Дело происходило в Москве в начале февраля 1905 года. На званом вечере во дворце князей Долгоруковых собрались сливки московской аристократии и интеллигенции. Обсуждали текущие злободневные вопросы. Только недавно случились громкие эксцессы в Петербурге (так называемое «Кровавое воскресенье»), и собравшееся у Долгоруковых общество бурлило и негодовало. Радушные хозяева, братья Павел и Петр Дмитриевичи Долгоруковы, представители высшей дворянской аристократии, родовитостью своей — Рюриковичи! — соперничавшие с самими Романовыми, были особо нетерпимы по отношению к царю и «его сатрапам». Присутствовавшие единодушно требовали конституции, ратовали за «обуздание произвола», вынашивали план политических действий «всего общества». Если бы не накал страстей, то внешне все это походило бы на традиционные собрания родовой и интеллектуальной элиты, которые давно стали обычными и в Москве, и в Петербурге.
История не сохранила для потомков, в какой момент: то ли до ужина и шампанского, то ли во время трапезы, то ли сразу же после нее — гостей начал веселить один «удачный перл». Он относился к происшествию, случившемуся накануне: в Кремле бомбой террориста убили дядю царя, бывшего московского генерал-губернатора, великого князя Сергея Александровича. Покойный слыл «реакционером» и, естественно, никакого сочувствия у «прогрессивных деятелей» не вызывал. Конечно же никому и в голову не пришло осудить злодеяние.
Внимание привлекло другое. Как передавали очевидцы, взрыв был такой силы, что «мракобеса» буквально разорвало на куски, которые потом долго собирали. Говорили, что голова великого князя оказалась на крыше здания Сената. Это обстоятельство породило острогу, которая долго забавляла: «Пришлось наконец и великому князю пораскинуть мозгами!» Князья Долгоруковы и их гости веселились от души. И кто тогда, в богатой гостиной, с бокалом французского шампанского в руке, в «эпоху безвременья», в «царстве самовластья», думал о том, что одобрением убийств политических противников они готовят и себе, и России жуткую участь? Никто не думал.
Данная история приведена здесь не для того, чтобы в очередной раз «разоблачить» и «заклеймить» пустопорожних отечественных либералов. Каждый из них получил судьбу, сотворенную собственными руками. Кто-то был уничтожен в застенках, кто-то сгинул в лагерях, а «удачливые», успевшие унести ноги от беспощадной «народной власти», влачили жалкое существование беженцев-изгоев. Не было уже «темной империи», «выродившейся династии», «реакционной политики». Вместе с «реакционным режимом» исчезли особняки, гувернантки, камердинеры, имения, вояжи в Биарриц и Баден-Баден, изысканные приемы и фамильное серебро. Вкус шампанского остался лишь сладостным воспоминанием давно ушедшей эпохи «освободительного движения».

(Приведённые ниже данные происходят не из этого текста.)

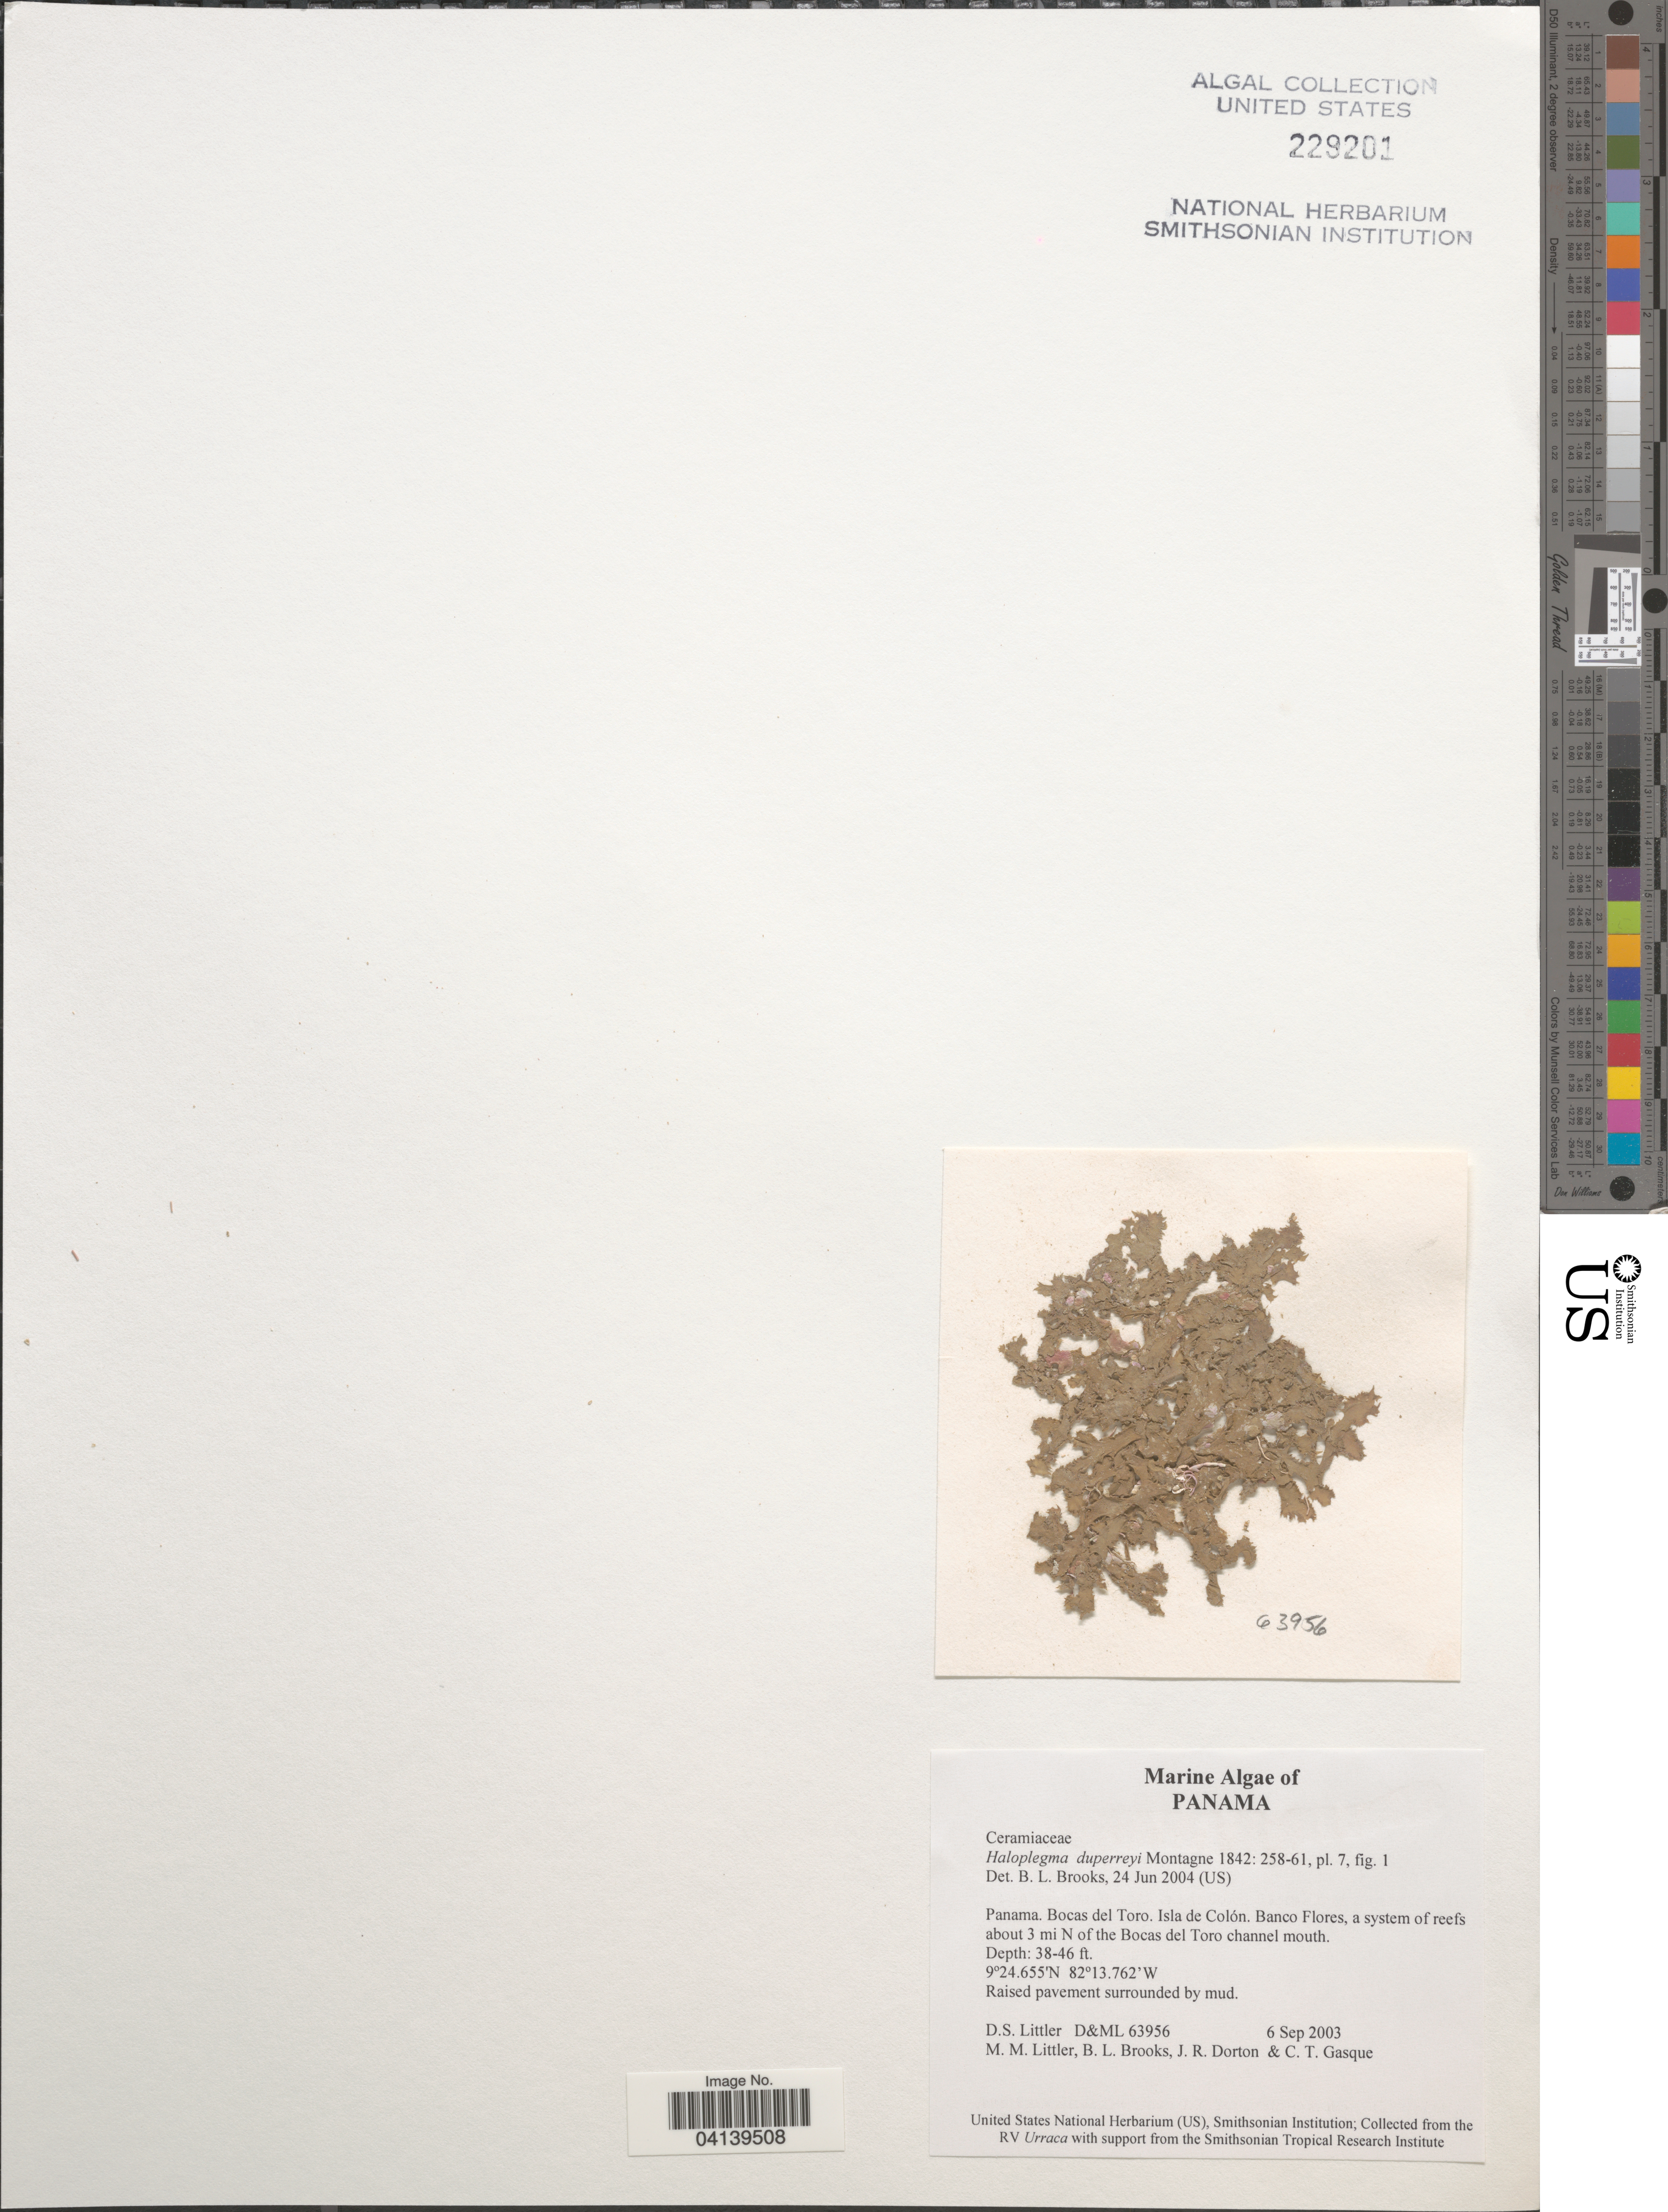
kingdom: Plantae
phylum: Rhodophyta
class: Florideophyceae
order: Ceramiales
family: Wrangeliaceae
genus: Haloplegma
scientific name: Haloplegma duperreyi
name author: Mont.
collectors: D. S. Littler, B. Brooks, J. Dorton & C. Gasque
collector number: D&ML63956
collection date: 2003-09-06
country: Panama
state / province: Bocas del Toro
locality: Isla de Colón. Banco Flores, a system of reefs about 3 mi N of the Bocas del Toro channel mouth.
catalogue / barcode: US 229201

Важно в очередной раз подчеркнуть исторически сущностный момент, помогающий понять причины «цветения распутиниады», — господствующее в обществе настроение умов. Если убийство члена династии вызывало кощунственное словоблудие, то нетрудно представить, какие «спичи» вылетали из уст «революционеров с хорошей генеалогией», не говоря уж о прочих «пламенных борцах» за счастье народное, по адресу живых «опор режима», в первую очередь самого царя.
Распутин оказался в фокусе социальной борьбы, стал инструментом политических и фракционных интриг, удобным способом общественной саморекламы, публичного самоутверждения. При этом одни преследовали разрушительные цели, другие же, главным образом представители салонной столичной публики, ни о какой революции, естественно, не мечтали, но нанесением оскорблений монарху старались удовлетворить уязвленные личные амбиции. В итоге и те (революционеры и ненавистники системы) и другие («сливки» чиновно-аристократического мира) оказались сообщниками. Случай подобной поразительной «диффузии» столь разных социальных элементов не имеет аналогов в отечественной истории.
В этой связи необходимо обозначить один основополагающий момент, без учета которого невозможно понять разрушительную суть распутинской истории. В авторитарно-теократической системе, каковой и являлось русское самодержавие до самого своего крушения, монарх был фигурой почти сакральной. Для простых подданных царские порфиры отражали свет небес, он был «помазанником Божьим». Поэтому умаление престижа власти неизбежно ослабляло власть, а в конечном итоге и всю государственность.
Когда в нелегальных газетах, в подметных воззваниях и листовках царя называли «глупым» или «кровавым», то эти обвинения мало кто слышал, да на них почти никто и внимания не обращал. Когда же нелицеприятные, а затем и просто оскорбительные отзывы и характеристики зазвучали из уст депутатов парламента и высокопоставленных лиц, включая некоторых царских родственников, то они получили совершенно другой резонанс.